The people from the plane, stranded at the Dalens’ house, may seem more problematically colonialist, yet there is a continuum between them and the Dalenses (Mayne 2005: 39). For instance Luc may want to disturb the colonial order when he works with the black men, and yet he asserts it very forcefully when he aggresses Protée verbally and physically, or when he does not respect the latter’s space by using his shower. Likewise, Aimée bans Protée from the house after he rebukes her sexual advance. And Delpich hides his African mistress while engaging in some of the film’s most racist behaviour.
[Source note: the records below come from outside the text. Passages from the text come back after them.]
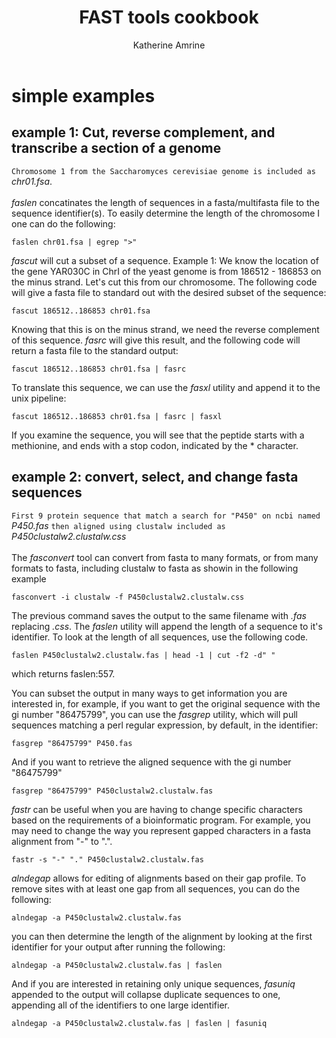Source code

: #+TITLE:FAST tools cookbook
#+AUTHOR: Katherine Amrine
#+EMAIL: kc.amrine@gmail.com
#+OPTIONS:H:5 num:nil toc:nil \n:nil @:t ::t ^:nil *:t LaTeX:t d:nil email:nil creator:nil
#+STARTUP: align



* simple examples

** example 1: Cut, reverse complement, and transcribe a section of a genome

 =Chromosome 1 from the Saccharomyces cerevisiae genome is included as=
 /chr01.fsa/.
\\
\\
 /faslen/ concatinates the length of sequences in a fasta/multifasta file to the
 sequence identifier(s). To easily determine the length of the
 chromosome I one can do the following:

#+BEGIN_SRC shell
faslen chr01.fsa | egrep ">"
#+END_SRC

/fascut/ will cut a subset of a sequence. 
Example 1: We know the location of the gene YAR030C in ChrI of the yeast genome is from
186512 - 186853 on the minus strand. Let's cut this from our chromosome. The following
code will give a fasta file to standard out with the desired subset of the sequence:

#+BEGIN_SRC shell
fascut 186512..186853 chr01.fsa
#+END_SRC

Knowing that this is on the minus strand, we need the reverse complement of this sequence.
/fasrc/ will give this result, and the following code will return a fasta file to the standard
output:

#+BEGIN_SRC shell
fascut 186512..186853 chr01.fsa | fasrc
#+END_SRC

To translate this sequence, we can use the /fasxl/ utility and append it to the unix pipeline:

#+BEGIN_SRC shell
fascut 186512..186853 chr01.fsa | fasrc | fasxl
#+END_SRC

If you examine the sequence, you will see that the peptide starts with a methionine, and ends
with a stop codon, indicated by the * character. 

** example 2: convert, select, and change fasta sequences

 =First 9 protein sequence that match a search for "P450" on ncbi named=
 /P450.fas/ 
 =then aligned using clustalw included as= 
 /P450clustalw2.clustalw.css/
\\
\\
The /fasconvert/ tool can convert from fasta to many formats, 
or from many formats to fasta, including clustalw to fasta
as showin in the following example 

#+BEGIN_SRC shell
fasconvert -i clustalw -f P450clustalw2.clustalw.css
#+END_SRC

The previous command saves the output to the same filename with /.fas/ 
replacing /.css/. The /faslen/ utility will append the length of a sequence to it's 
identifier. To look at the length of all sequences, use the following
code. 

#+BEGIN_SRC shell
faslen P450clustalw2.clustalw.fas | head -1 | cut -f2 -d" "
#+END_SRC

which returns faslen:557. 

You can subset the output in many ways
to get information you are interested in, for example, if you want to
get the original sequence with the gi number "86475799", you can use
the /fasgrep/ utility, which will pull sequences matching a perl
regular expression, by default, in the identifier:

#+BEGIN_SRC shell
fasgrep "86475799" P450.fas
#+END_SRC

And if you want to retrieve the aligned sequence with the gi number "86475799"

#+BEGIN_SRC shell
fasgrep "86475799" P450clustalw2.clustalw.fas
#+END_SRC

/fastr/ can be useful when you are having to change specific
characters based on the requirements of a bioinformatic program. For
example, you may need to change the way you represent gapped
characters in a fasta alignment from "-" to ".". 

#+BEGIN_SRC shell
fastr -s "-" "." P450clustalw2.clustalw.fas
#+END_SRC 

/alndegap/ allows for editing of alignments based on their gap
profile. To remove sites with at least one gap from all sequences, you
can do the following:

#+BEGIN_SRC shell
alndegap -a P450clustalw2.clustalw.fas
#+END_SRC

you can then determine the length of the alignment by looking at the
first identifier for your output after running the following:

#+BEGIN_SRC shell
alndegap -a P450clustalw2.clustalw.fas | faslen
#+END_SRC

And if you are interested in retaining only unique sequences, 
/fasuniq/ appended to the output will collapse duplicate sequences to
one, appending all of the identifiers to one large identifier. 

#+BEGIN_SRC shell
alndegap -a P450clustalw2.clustalw.fas | faslen | fasuniq
#+END_SRC
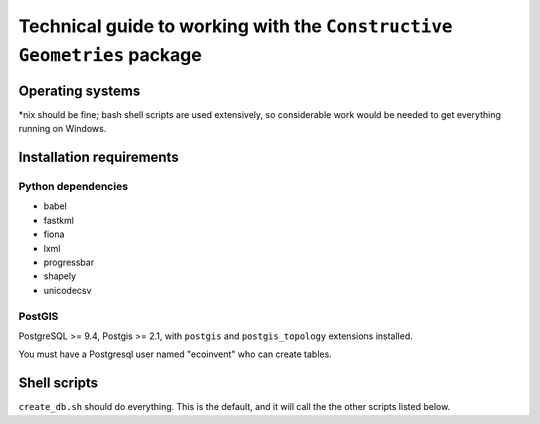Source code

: Technical guide to working with the ``Constructive Geometries`` package
=======================================================================

Operating systems
-----------------

*nix should be fine; bash shell scripts are used extensively, so considerable work would be needed to get everything running on Windows.

Installation requirements
-------------------------

Python dependencies
```````````````````
* babel
* fastkml
* fiona
* lxml
* progressbar
* shapely
* unicodecsv

PostGIS
```````

PostgreSQL >= 9.4, Postgis >= 2.1, with ``postgis`` and ``postgis_topology`` extensions installed.

You must have a Postgresql user named "ecoinvent" who can create tables.

Shell scripts
-------------

``create_db.sh`` should do everything. This is the default, and it will call the the other scripts listed below.

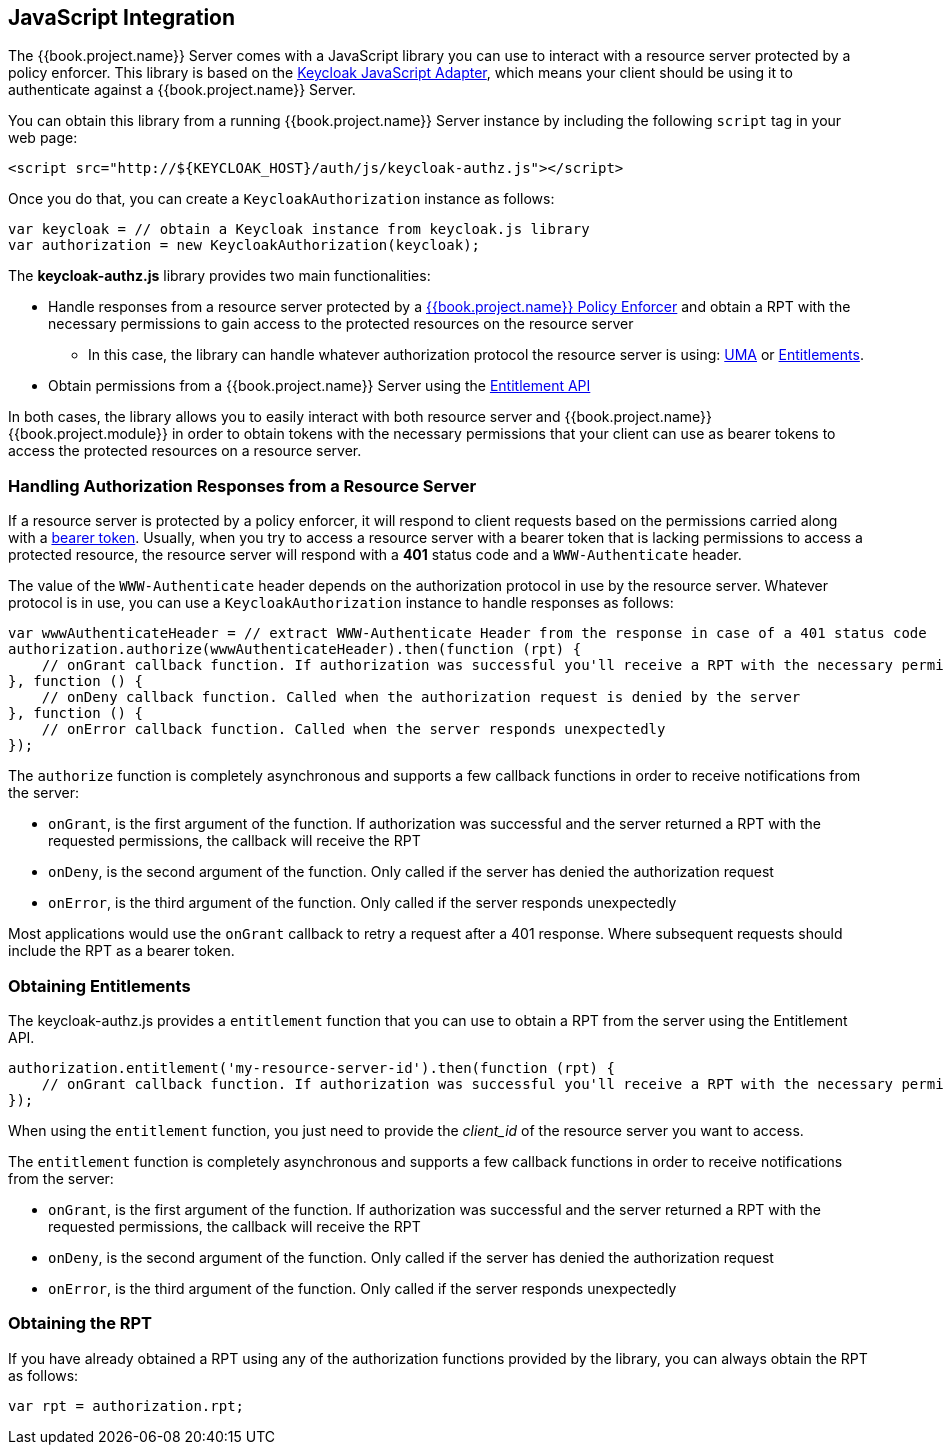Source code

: == JavaScript Integration

The {{book.project.name}} Server comes with a JavaScript library you can use to interact with a resource server protected by a policy enforcer. This library is based on the https://keycloak.gitbooks.io/securing-client-applications-guide/content/topics/oidc/javascript-adapter.html[Keycloak JavaScript Adapter], which means your client
should be using it to authenticate against a {{book.project.name}} Server.

You can obtain this library from a running {{book.project.name}} Server instance by including the following `script` tag in your web page:

```html
<script src="http://${KEYCLOAK_HOST}/auth/js/keycloak-authz.js"></script>
```
Once you do that, you can create a `KeycloakAuthorization` instance as follows:

```javascript
var keycloak = // obtain a Keycloak instance from keycloak.js library
var authorization = new KeycloakAuthorization(keycloak);
```
The *keycloak-authz.js* library provides two main functionalities:

* Handle responses from a resource server protected by a link:overview.html[{{book.project.name}} Policy Enforcer] and obtain a RPT with the necessary permissions to gain access to
the protected resources on the resource server

** In this case, the library can handle whatever authorization protocol the resource server is using: link:../service/authorization/authorization-api.html[UMA] or link:../service/entitlement/entitlement-api.html[Entitlements].

* Obtain permissions from a {{book.project.name}} Server using the link:../service/entitlement/entitlement-api.html[Entitlement API]

In both cases, the library allows you to easily interact with both resource server and {{book.project.name}} {{book.project.module}} in order to obtain tokens with the
necessary permissions that your client can use as bearer tokens to access the protected resources on a resource server.

=== Handling Authorization Responses from a Resource Server

If a resource server is protected by a policy enforcer, it will respond to client requests based on the permissions carried along with a link:keycloak-enforcement-bearer.html[bearer token].
Usually, when you try to access a resource server with a bearer token that is lacking permissions to access a protected resource, the resource server
will respond with a *401* status code and a `WWW-Authenticate` header.

The value of the `WWW-Authenticate` header depends on the authorization protocol in use by the resource server. Whatever protocol is in use, you can use a `KeycloakAuthorization` instance to
handle responses as follows:

```javascript
var wwwAuthenticateHeader = // extract WWW-Authenticate Header from the response in case of a 401 status code
authorization.authorize(wwwAuthenticateHeader).then(function (rpt) {
    // onGrant callback function. If authorization was successful you'll receive a RPT with the necessary permissions to access the resource server
}, function () {
    // onDeny callback function. Called when the authorization request is denied by the server
}, function () {
    // onError callback function. Called when the server responds unexpectedly
});
```

The `authorize` function is completely asynchronous and supports a few callback functions in order to receive notifications from the server:

* `onGrant`, is the first argument of the function. If authorization was successful and the server returned a RPT with the requested permissions, the callback will receive the RPT
* `onDeny`, is the second argument of the function. Only called if the server has denied the authorization request
* `onError`, is the third argument of the function. Only called if the server responds unexpectedly

Most applications would use the `onGrant` callback to retry a request after a 401 response. Where subsequent requests should include the RPT as a bearer token.

=== Obtaining Entitlements

The keycloak-authz.js provides a `entitlement` function that you can use to obtain a RPT from the server using the Entitlement API.

```json
authorization.entitlement('my-resource-server-id').then(function (rpt) {
    // onGrant callback function. If authorization was successful you'll receive a RPT with the necessary permissions to access the resource server
});
```
When using the `entitlement` function, you just need to provide the _client_id_ of the resource server you want to access.

The `entitlement` function is completely asynchronous and supports a few callback functions in order to receive notifications from the server:

* `onGrant`, is the first argument of the function. If authorization was successful and the server returned a RPT with the requested permissions, the callback will receive the RPT
* `onDeny`, is the second argument of the function. Only called if the server has denied the authorization request
* `onError`, is the third argument of the function. Only called if the server responds unexpectedly

=== Obtaining the RPT

If you have already obtained a RPT using any of the authorization functions provided by the library, you can always obtain the RPT as follows:

```javascript
var rpt = authorization.rpt;
```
While many black characters (and many African actors) populate the scenes and have social spaces of their own, the camera, the film and thus the spectator have less access to them. We visit some of their gathering spaces, usually following France, yet remain at a distance. We see one female servant look into the house and, together with France, make fun of Jonathan Boothby. The best-known African character is certainly house servant Protée, played by French-Ivoirien actor Isaach de Bankolé, in a crucial but, to a significant degree, silent role. Nonetheless, he gets quite a lot of reaction shots. He has the local school teacher write a letter to his parents, though he tells France that it was for his fiancée. His humiliation at the intrusion of his private space is obvious and most visible when Aimée and France almost surprise him in the servants’ shower. Like other Africans, we can occasionally hear him talk in a local, untranslated language. In the film’s final scene, in the framing narrative, one of the three workers at the airport is played by de Bankolé, but the film refuses to establish a clearer connection between Protée in the 1950s and the airport worker in the 1980s. It is symptomatic that Protée speaks in riddles: like African culture more generally, he remains opaque, not entirely accessible to France or the spectator. In a crucial moment, the father tells the child what the horizon is: ‘the closer you get to that line, the farther it moves’. It seems an appropriate metaphor for the colonialists’ as well as the spectators’ encounter with Africa and Africans.